A man walks past an electric monitor displaying the Japanese yen exchange rate against the U.S. dollar, Euro and other foreign currencies outside a brokerage in Tokyo, Japan May 2, 2023. REUTERS/Issei Kato

Global stocks hovered in a tight range on Friday, still on course for a weekly loss, as investors balanced bets of central banks pausing rate increases with the latest rout in shares of U.S. regional lenders.

MSCI’s broad index of global equities rose 0.2%.

The mood on Wall Street appeared rosier, with futures contracts on the benchmark S&P 500 share index adding 0.5% following better than expected earnings from Apple Inc (AAPL.O).

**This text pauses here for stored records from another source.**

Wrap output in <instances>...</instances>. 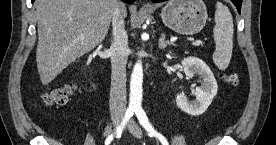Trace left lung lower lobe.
<instances>
[{
	"instance_id": "obj_1",
	"label": "left lung lower lobe",
	"mask_w": 276,
	"mask_h": 145,
	"mask_svg": "<svg viewBox=\"0 0 276 145\" xmlns=\"http://www.w3.org/2000/svg\"><path fill=\"white\" fill-rule=\"evenodd\" d=\"M152 1L153 2H163V1H166V0H152ZM231 1L237 7L238 12L240 13L242 0H231Z\"/></svg>"
}]
</instances>
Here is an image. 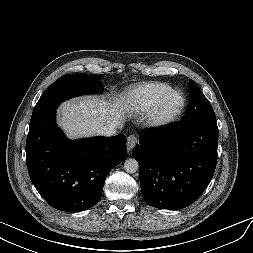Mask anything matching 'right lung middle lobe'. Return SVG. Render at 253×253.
I'll use <instances>...</instances> for the list:
<instances>
[{
    "label": "right lung middle lobe",
    "instance_id": "obj_1",
    "mask_svg": "<svg viewBox=\"0 0 253 253\" xmlns=\"http://www.w3.org/2000/svg\"><path fill=\"white\" fill-rule=\"evenodd\" d=\"M102 77L98 75L66 74L56 80L41 96L34 107L31 122L51 111H55L65 99L82 94L100 93Z\"/></svg>",
    "mask_w": 253,
    "mask_h": 253
}]
</instances>
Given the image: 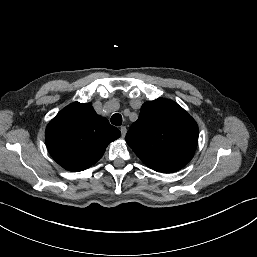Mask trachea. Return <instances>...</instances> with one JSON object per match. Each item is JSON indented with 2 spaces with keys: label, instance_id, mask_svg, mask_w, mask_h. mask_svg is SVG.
Instances as JSON below:
<instances>
[{
  "label": "trachea",
  "instance_id": "trachea-1",
  "mask_svg": "<svg viewBox=\"0 0 257 257\" xmlns=\"http://www.w3.org/2000/svg\"><path fill=\"white\" fill-rule=\"evenodd\" d=\"M111 123L116 126H120L122 124V116L118 113L113 114L111 117Z\"/></svg>",
  "mask_w": 257,
  "mask_h": 257
}]
</instances>
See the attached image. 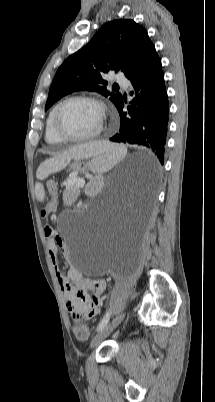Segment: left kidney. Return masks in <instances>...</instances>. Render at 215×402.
<instances>
[{
	"label": "left kidney",
	"instance_id": "5707ae66",
	"mask_svg": "<svg viewBox=\"0 0 215 402\" xmlns=\"http://www.w3.org/2000/svg\"><path fill=\"white\" fill-rule=\"evenodd\" d=\"M99 175H102V172H99ZM89 184L90 185H88L87 190H88V192L93 193V192H95L96 187L101 186L102 181L100 178H91L89 181Z\"/></svg>",
	"mask_w": 215,
	"mask_h": 402
}]
</instances>
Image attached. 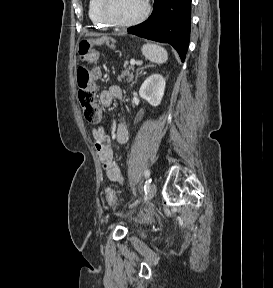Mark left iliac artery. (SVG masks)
Segmentation results:
<instances>
[{"label":"left iliac artery","instance_id":"44dca946","mask_svg":"<svg viewBox=\"0 0 273 288\" xmlns=\"http://www.w3.org/2000/svg\"><path fill=\"white\" fill-rule=\"evenodd\" d=\"M144 176H145L146 179H149V177H150V171H149L148 169L145 170ZM148 181L151 182V179H149Z\"/></svg>","mask_w":273,"mask_h":288}]
</instances>
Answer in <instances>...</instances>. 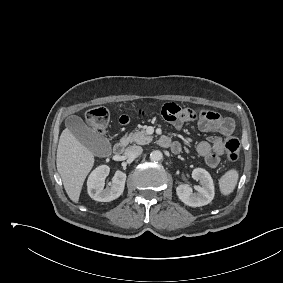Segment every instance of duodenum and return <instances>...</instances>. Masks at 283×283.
I'll use <instances>...</instances> for the list:
<instances>
[{"label":"duodenum","mask_w":283,"mask_h":283,"mask_svg":"<svg viewBox=\"0 0 283 283\" xmlns=\"http://www.w3.org/2000/svg\"><path fill=\"white\" fill-rule=\"evenodd\" d=\"M160 144L164 147H172L173 143L171 142V140L168 137H162L160 139ZM126 142L125 141H119L117 142L114 147H113V153L116 157H120L124 154L125 149H126Z\"/></svg>","instance_id":"obj_1"}]
</instances>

Contracts on the tech-heavy Nasdaq 100 gained 0.6%, although analysts warned all this could change if U.S. jobs data were stronger than expected, complicating the Federal Reserve’s job of soothing banking sector worries while battling still-high inflation.

On Thursday, Los Angeles-based PacWest Bancorp’s (PACW.O) said it was exploring a sale, deepening falls for U.S. regional banking stocks.

Shares in this troubled sector (.BKX) have dropped 11.5% this week, following the collapse of First Republic Bank over the weekend that renewed fears of a financial sector crisis.

Markets are pricing for the Fed, which raised its main funds rate by 25 basis points (bps) to a range of 5%-5.25% on Wednesday, to pause at its next meeting in June and begin rate cuts from July .

“There will be concerns about credit quality and how that ripples through the banking system,” said Gerry Fowler, head of European equity strategy at UBS.

The Fed’s recent hiking cycle, started early last year, has been its most aggressive since the 1980. Bets of a pause have risen since the collapse of Californian lender Silicon Valley Bank in March.

“The time-frame for monetary policy (tightening) to impact the economy is around 16 months,” Fowler said. “We’re only just entering the phase where monetary policy is having its maximum impact.”

Later on Friday, the U.S. non-farm payrolls report for April is expected to show the slowest jobs growth in almost 2-1/2 years. Economists polled by Reuters expect to see that U.S. employers added 180,000 new workers, in the smallest gain since December 2020, with the unemployment rate edging up to a still historically low 3.6%.

“We think further (rate) hikes are off the table,” said Emmanuel Cau, head of European equity strategy at Barclays. But he cautioned that only a “quick drop in inflation” or a “sharp weakening” of economic growth would lead the Fed to start cutting borrowing costs.

In government debt markets, U.S. Treasuries pared back some price gains after a strong performance all week. The yield on the two-year Treasury note , which tracks interest rate expectations, added 10 bps to 3.823%. The benchmark 10-year Treasury yield , which sets the tone for borrowing costs and asset pricing worldwide, was 5 bps higher at 3.4%. Bond yields move inversely to prices.

Germany’s 10-year bund yield , which reflects euro zone borrowing rates, rose 6 bps to 2.26% after falling for three straight sessions.

The European Central Bank raised its main deposit rate for the seventh time in this cycle on Thursday, to 3.25%, but markets pared back bets of how long it would continue hiking in its fight against high inflation.

Against a basket of currencies, the dollar eased 0.1%, heading for its seventh weekly decline out of the last eight weeks.

Sterling was last trading at $1.261, up 0.3% on the day, while the euro firmed 0.1% to $1.1027.

Spot gold was at $2,037.58 an ounce, not far from its all-time high of $2,072.49.

Brent was at $73.75, up 1.7% on the day.